Your assignment: Each line from the first entry to the line with "Compabitility", both included, is to be returned unchanged, with any pictures dropped.

Data excerpts

Segment Open

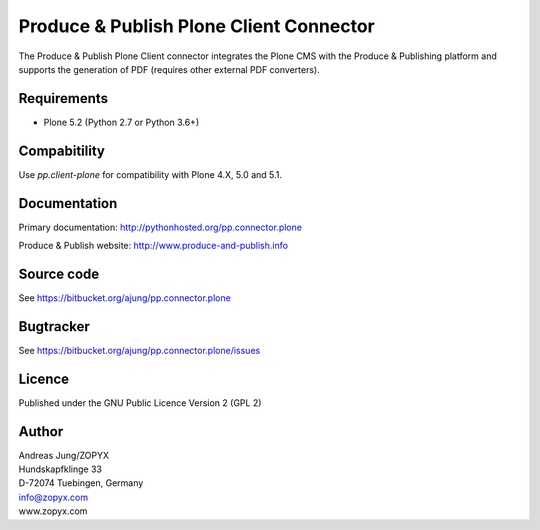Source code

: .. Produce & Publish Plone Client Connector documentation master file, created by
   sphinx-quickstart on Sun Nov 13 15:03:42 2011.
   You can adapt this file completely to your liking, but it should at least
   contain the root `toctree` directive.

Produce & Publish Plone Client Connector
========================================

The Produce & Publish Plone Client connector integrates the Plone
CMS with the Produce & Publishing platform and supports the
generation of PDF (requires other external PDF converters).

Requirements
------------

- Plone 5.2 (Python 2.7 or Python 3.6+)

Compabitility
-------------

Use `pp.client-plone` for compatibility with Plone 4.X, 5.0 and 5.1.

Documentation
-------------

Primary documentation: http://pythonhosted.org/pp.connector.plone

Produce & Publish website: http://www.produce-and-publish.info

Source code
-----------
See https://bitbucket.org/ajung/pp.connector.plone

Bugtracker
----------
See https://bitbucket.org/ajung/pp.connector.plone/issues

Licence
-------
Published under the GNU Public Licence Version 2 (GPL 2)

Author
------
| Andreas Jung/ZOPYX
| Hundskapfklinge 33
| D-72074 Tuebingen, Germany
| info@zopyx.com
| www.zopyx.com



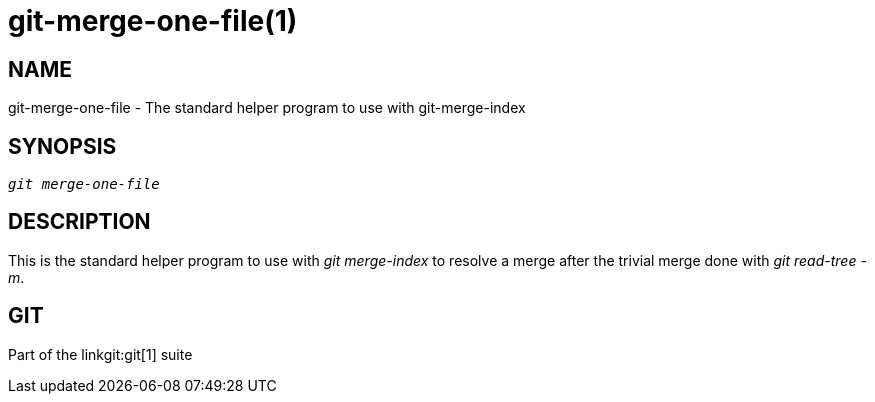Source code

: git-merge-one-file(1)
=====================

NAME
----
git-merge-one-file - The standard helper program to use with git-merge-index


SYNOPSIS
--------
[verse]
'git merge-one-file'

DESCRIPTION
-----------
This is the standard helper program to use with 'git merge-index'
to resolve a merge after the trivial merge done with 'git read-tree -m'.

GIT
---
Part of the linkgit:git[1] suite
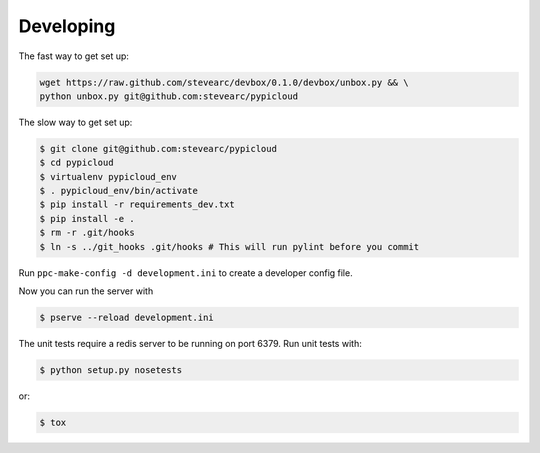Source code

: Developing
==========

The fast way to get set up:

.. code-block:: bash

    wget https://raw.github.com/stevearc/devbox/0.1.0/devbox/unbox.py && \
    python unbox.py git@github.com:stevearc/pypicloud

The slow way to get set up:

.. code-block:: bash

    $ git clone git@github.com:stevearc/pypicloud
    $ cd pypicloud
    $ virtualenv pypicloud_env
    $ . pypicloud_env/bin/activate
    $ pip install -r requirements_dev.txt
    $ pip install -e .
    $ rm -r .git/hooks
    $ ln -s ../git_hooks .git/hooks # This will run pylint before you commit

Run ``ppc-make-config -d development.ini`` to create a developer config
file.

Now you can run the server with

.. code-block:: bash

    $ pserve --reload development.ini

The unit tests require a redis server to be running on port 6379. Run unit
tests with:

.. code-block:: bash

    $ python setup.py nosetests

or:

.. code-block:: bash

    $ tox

Segment Closed

Task output:
Source code

: .. Produce & Publish Plone Client Connector documentation master file, created by
   sphinx-quickstart on Sun Nov 13 15:03:42 2011.
   You can adapt this file completely to your liking, but it should at least
   contain the root `toctree` directive.

Produce & Publish Plone Client Connector
========================================

The Produce & Publish Plone Client connector integrates the Plone
CMS with the Produce & Publishing platform and supports the
generation of PDF (requires other external PDF converters).

Requirements
------------

- Plone 5.2 (Python 2.7 or Python 3.6+)

Compabitility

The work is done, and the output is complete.